University of Colorado Boulder scientists have found that daily consumption of dietary supplement nicotinomide riboside, a form of vitamin B3, mimics the anti-aging effects of calorie restriction, providing the same health benefits, as published in the journal Nature Communications.
This pilot small scope study included 24 lean and healthy participants of both sexes between the ages of 55-79. 12 of which were given a placebo for the first 6 weeks followed by 500 milligrams of NR chloride twice a day for another 6 weeks; the remaining 12 were given the supplement first for 6 weeks then placebo for the final 6 weeks. After each treatment period blood samples and other health tests were taken from the participants, no adverse effects were reported.
The scientists noted the supplement was well tolerated and appeared to activate some of the biological pathways that are activated by calorie restriction, and that this is the first study of its kind in humans.
13 participants had mildly elevated blood pressure at the start of the study, they benefited from an average 10 point reduction in their systolic blood pressure readings as a result of the supplement, according to the team this translates to a 25% reduction in the risk of heart attack.

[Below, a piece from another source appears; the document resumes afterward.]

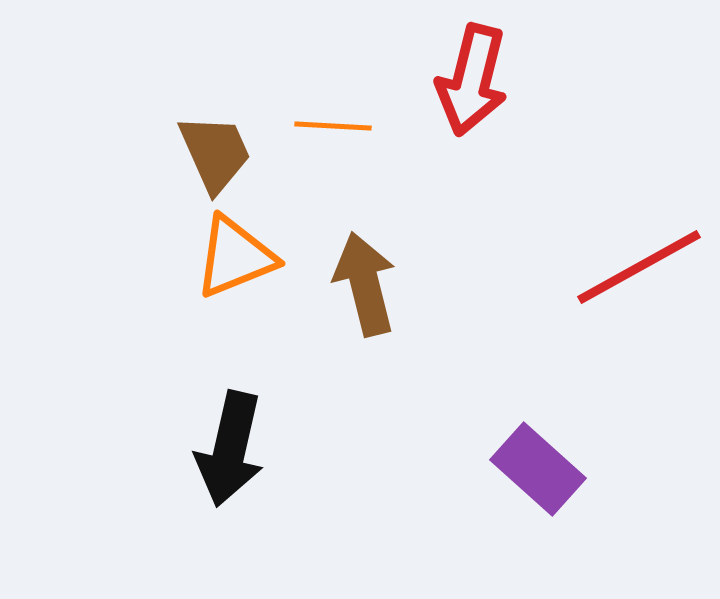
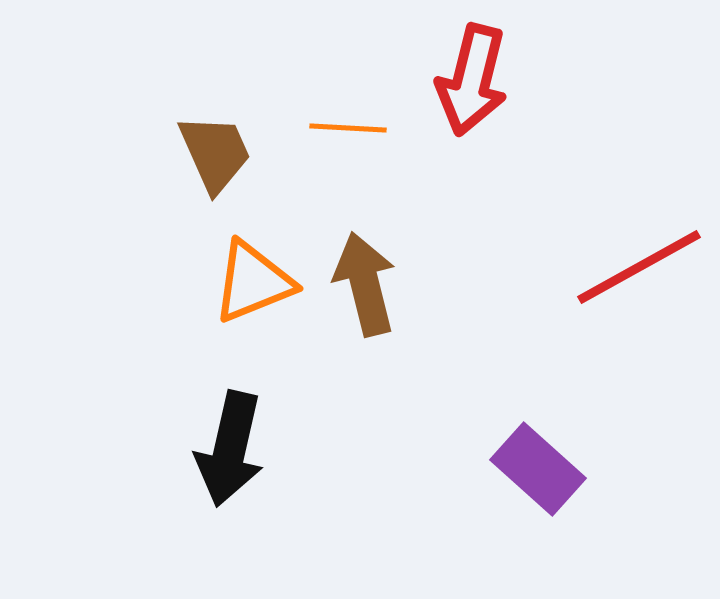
orange line: moved 15 px right, 2 px down
orange triangle: moved 18 px right, 25 px down
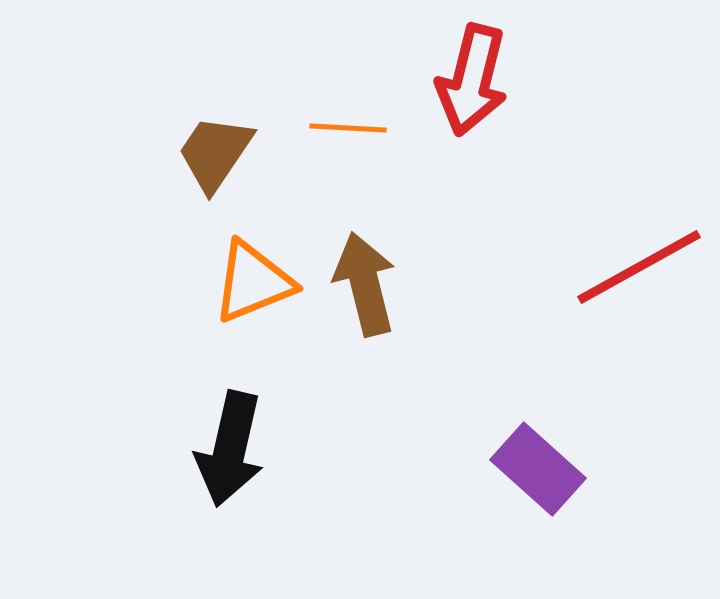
brown trapezoid: rotated 122 degrees counterclockwise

1,000 mg of NR daily was reported to boost levels of NAD+ by 60%; Nicotinamide adenine dinucleotide tends to decline with age, and is required for activation of sirtuins enzymes that are credited with beneficial effects of calorie restriction, and is also involved with a host of metabolic action throughout the body.
As an evolutionary survival mechanism the body conserves nicotinamide adenine dinucleotide when subject to calorie restriction, recently scientist have begun to explore the idea of supplementing with NAD+/- precursors like NR to promote healthy aging.
Supplementing older adults with NR may restore nicotinamide adenine dinucleotide that is lost with aging, and potentially boost activity of enzyme responsible for helping to protect the body from stress, says Chris Martens, study lead author. The study provides a glimpse of chance that humans could live longer and healthier lives in the future.